Nous fûmes très vite l’objet des soins attentifs et empressés d’une remarquable organisation : les délégués de la Croix-Rouge, les Bâlois eux-mêmes, nous distribuaient vivres et nouvelles. Et quels vivres, quelles nouvelles ! Je contemplais avec ravissement, avant d’en apprécier l’étonnante saveur, le chocolat au lait dont je défaisais avec respect les emballages luxueux et l’éclatante blancheur des petits pains croustillants qui nous étaient généreusement fournis … Lorsque nous atteignîmes les cantons romands, l’accueil devint enthousiaste.

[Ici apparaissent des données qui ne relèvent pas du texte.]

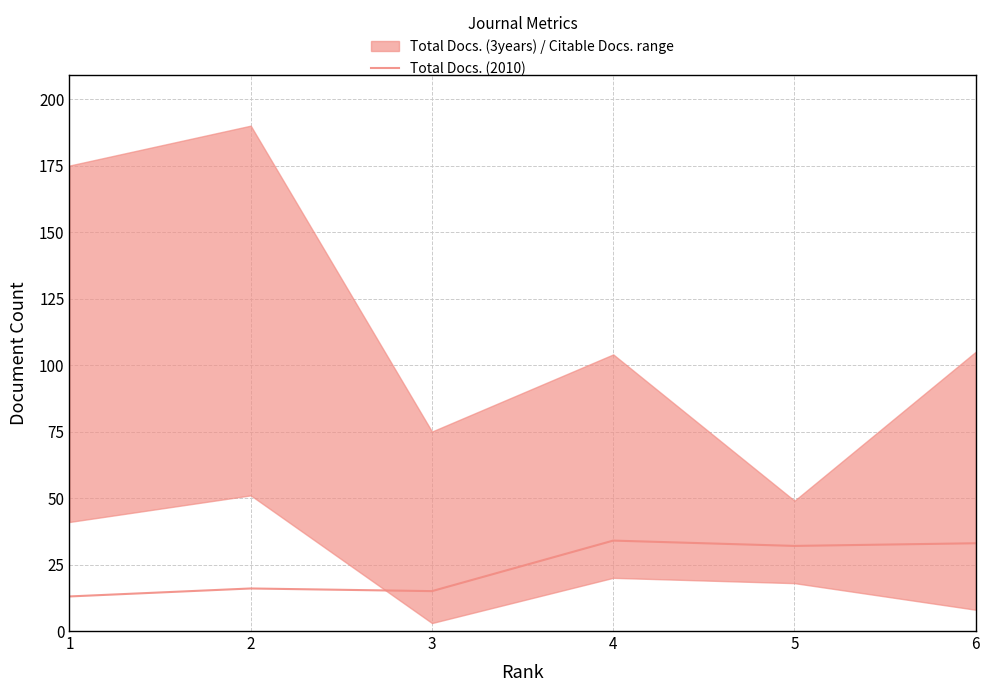

What is the value of the 3rd point from the left?

15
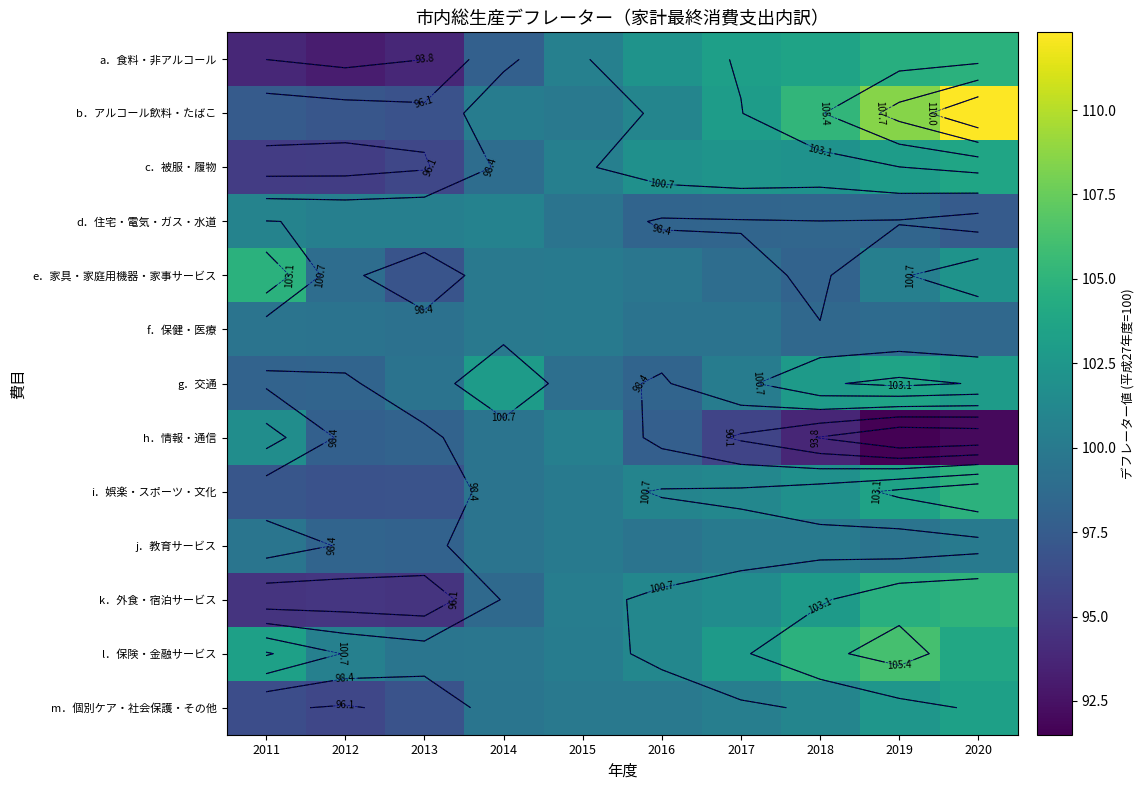

Rank the series at 2012 from lowest to highest value.

a．食料・非アルコール, k．外食・宿泊サービス, c．被服・履物, m．個別ケア・社会保護・その他, i．娯楽・スポーツ・文化, b．アルコール飲料・たばこ, h．情報・通信, g．交通, j．教育サービス, e．家具・家庭用機器・家事サービス, f．保健・医療, d．住宅・電気・ガス・水道, l．保険・金融サービス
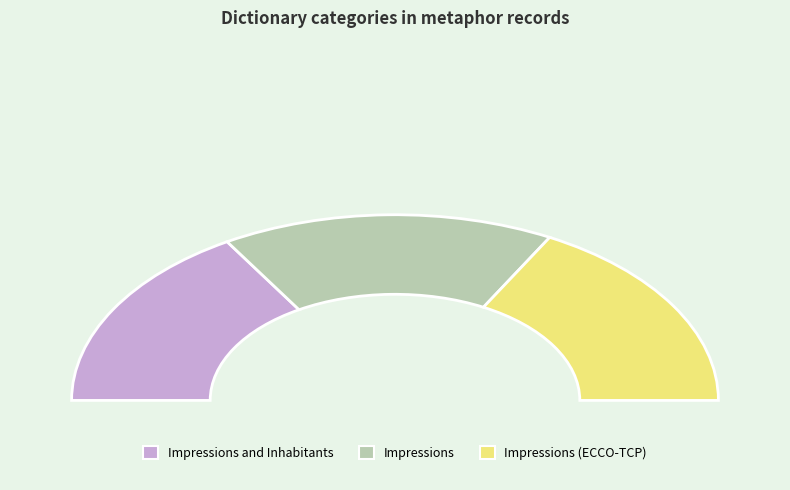

Approximately how many times larger is the value at Impressions compared to Impressions (ECCO-TCP)?

1.0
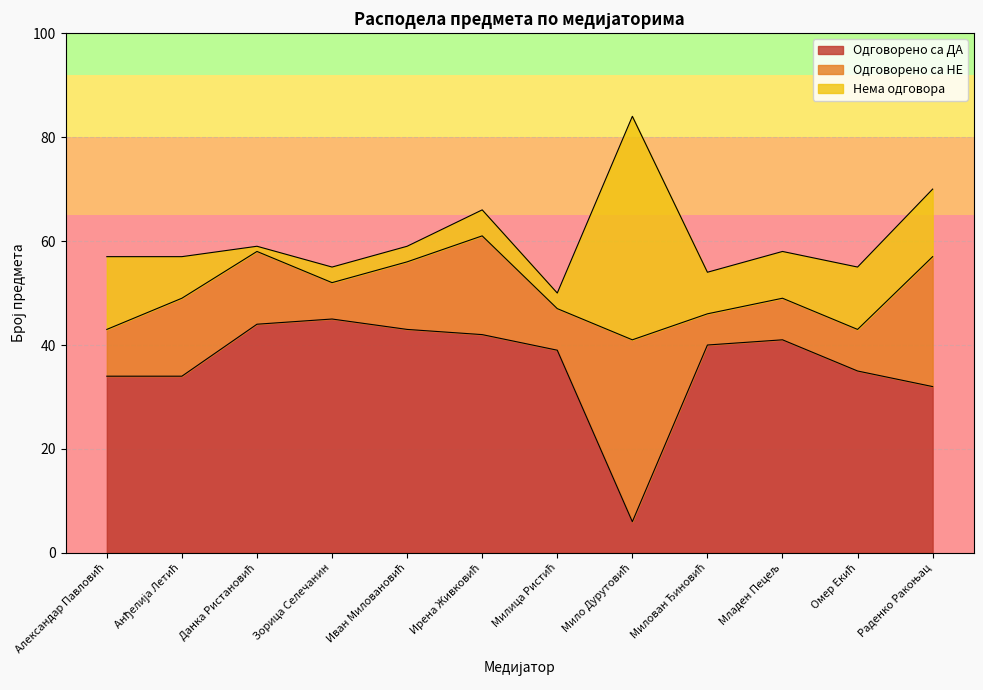

Which series changed the most between Милица Ристић and Раденко Ракоњац?

Одговорено са НЕ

Au long du parcours, les habitants faisaient des signes de bienvenue et, sur les quais de chaque gare, venaient nombreux nous fêter. Cette traversée de la Suisse fut vraiment un enchantement ; la beauté des paysages, extraordinairement nouveaux pour moi, avec leurs lacs lumineux et leurs montagnes coiffées de blancheur, s’harmonisait avec notre état d’âme. En fin de journée, après avoir contourné le lac de Genève, nous vîmes apparaître Evian, la France. L’accueil affectueux et empressé de la population fut suivi d’un défilé dans les rues de la ville dont j’ai conservé un souvenir alerte et ému ; puis les rouages de la guerre nous reprirent une fois encore. Tout le soir, et jusqu’à une heure avancée de la nuit, les officiers du deuxième bureau s’efforçaient d’obtenir le maximum de renseignements … Une commission médicale nous observa au cours de la journée suivante. Je me trouvais parmi un groupe d’enfants qu’un major américain attirait doucement à lui, avec une bienveillance attentive, pour un examen méthodique et minutieux. A chacun de nous il hochait la tête, puis son regard attristé et grave se portait vers les mères anxieuses. Quatre ans de privations, de carences multiples, à une époque où on ignorait le rôle de vitamines et la nécessité de certains sels minéraux, où les techniques de remplacement étaient rudimentaires, ne pouvaient pas manquer de laisser de profondes traces sur de jeunes organismes.

A Lyon, les autorités nous installèrent dans un immense hangar – du moins, c’est ainsi que le voient mes yeux d’aujourd’hui – aménagé en dortoir. C’est là que se terminait notre odyssée de réfugiés. Dès lors, nous n’étions plus que de simples voyageurs pour atteindre notre but : un petit village perdu au cœur du Morvan. Les quelques heures de chemin de fer qui nous restaient à parcourir ne m’ont laissé que des impressions fugitives. Dans une petite gare, des jeunes filles montèrent dans notre compartiment, des raquettes de tennis à la main. Plus tard, mes sœurs m’ont dit qu’elles avaient été surprises, tant se révélait grand le contraste avec la vie que nous venions de quitter : il nous paraissait étrange qu’on pût se livrer à des occupations futiles dans une nation en guerre."